“Perhaps,” replied Mr. Bent airily, “perhaps. And very likely I should have been right.”
CHAPTER IX
“GOD’S IN HIS HEAVEN”
“I always wonder, Bent,” said Mr. Rankin, as the two men met in Colonus on their way to the ground where the Cock-house match was about to begin—“I always wonder why you, who pour such scorn on athleticism, never by any chance miss a house match.”
“There are many things in this world to wonder at,” replied Mr. Bent; “for instance, why the sea is boiling hot and why Radicals are the most inveterate Tories in private life. But, as a matter of fact, it is not the football that attracts me on these occasions so much as the psychology of the competing housemasters.”
“Translate with brief notes,” said his companion.
“To an observer of human nature,” Mr. Bent explained, “nothing is so illuminating as the behaviour of a housemaster when his house is playing a match. Chowdler, of course, is elemental, and offers few points of interest; he has the naked simplicity of the savage or the sportsman—blatant in victory, ungenerous in defeat. But Trimble is more complex, and, therefore, more worthy of study. If I join him, he will affect an air of complete detachment and ask me for my views on Welsh Disestablishment or Woman Suffrage; but he will interrupt himself at intervals to murmur ‘Fools! asses! idiots! they deserve to be beaten!’ Of course they will be beaten?”
“Don’t be too sure of that!” said Mr. Rankin. “Two of Chowdler’s best men are crocked, and Trimble’s have come on a lot lately.”
“Chowdler being beaten,” said Mr. Bent, “is a much more amusing spectacle than Chowdler winning. But I don’t regard it as possible. He always keeps a reserve force—a kind of territorial army—of lean and hungry veterans with Christian names, who have grown old in the service of their country. I am credibly informed, that his senior fag, whom I see on the field, is a widower and maintains a family of four at Brighton. They all belong to the class which Chowdler designates as ‘poor old’ or ‘good old’; and against this combination of age, godliness, and thrift, no ordinary house eleven stands a chance.”
“Don’t talk rot,” said Mr. Rankin, “I back Trimble’s. They’ll take a lot of beating to-day.”
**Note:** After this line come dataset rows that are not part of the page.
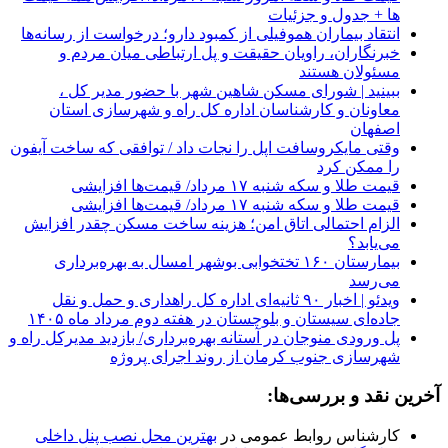
ها + جدول و جزئیات
انتقاد بیماران هموفیلی از کمبود دارو؛ درخواست از رسانه‌ها
خبرنگاران، راویان حقیقت و پل ارتباطی میان مردم و
مسئولان هستند
ببینید | شورای مسکن شاهین شهر با حضور مدیر کل ،
معاونان و کارشناسان اداره کل راه و شهرسازی استان
اصفهان
وقتی مایکروسافت اپل را نجات داد / توافقی که ساخت آیفون
را ممکن کرد
قیمت طلا و سکه شنبه ۱۷ مرداد/ قیمت‌ها افزایشی
قیمت طلا و سکه شنبه ۱۷ مرداد/ قیمت‌ها افزایشی
الزام احتمالی اتاق امن؛ هزینه ساخت مسکن چقدر افزایش
می‌یابد؟
بیمارستان ۱۶۰ تختخوابی بوشهر امسال به بهره‌برداری
می‌رسد
ویدئو | اخبار ۹۰ ثانیه‌ای اداره کل راهداری و حمل و نقل
جاده‌ای سیستان و بلوچستان در هفته دوم مرداد ماه ۱۴۰۵
پل ورودی منوجان در آستانه بهره‌برداری/ بازدید مدیرکل راه و
شهرسازی جنوب کرمان از روند اجرای پروژه
آخرین نقد و بررسی‌ها:
کارشناس روابط عمومی
در
بهترین محل نصب پنل داخلی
The whole school and most of the masters were out to watch the game. Mr. Tipham was conspicuous in his post-impressionist scarf, shouting ostentatiously for Trimble’s. Mr. Grady hovered uneasily on the outskirts, with the hunted look on his face; perhaps the noise reminded him of his more uproarious classes. Mrs. Chowdler and Mrs. Trimble were seated in a reserved enclosure, exchanging feline amenities. Their better halves wandered about on opposite sides of the ground—Mr. Chowdler on the touch-line, Mr. Trimble a little in the rear of the spectators, in a state of internal agitation which would have made sitting impossible. For the game was of a most thrilling description. In the first half Trimble’s did most of the attacking and crossed over with a lead of one goal to nothing.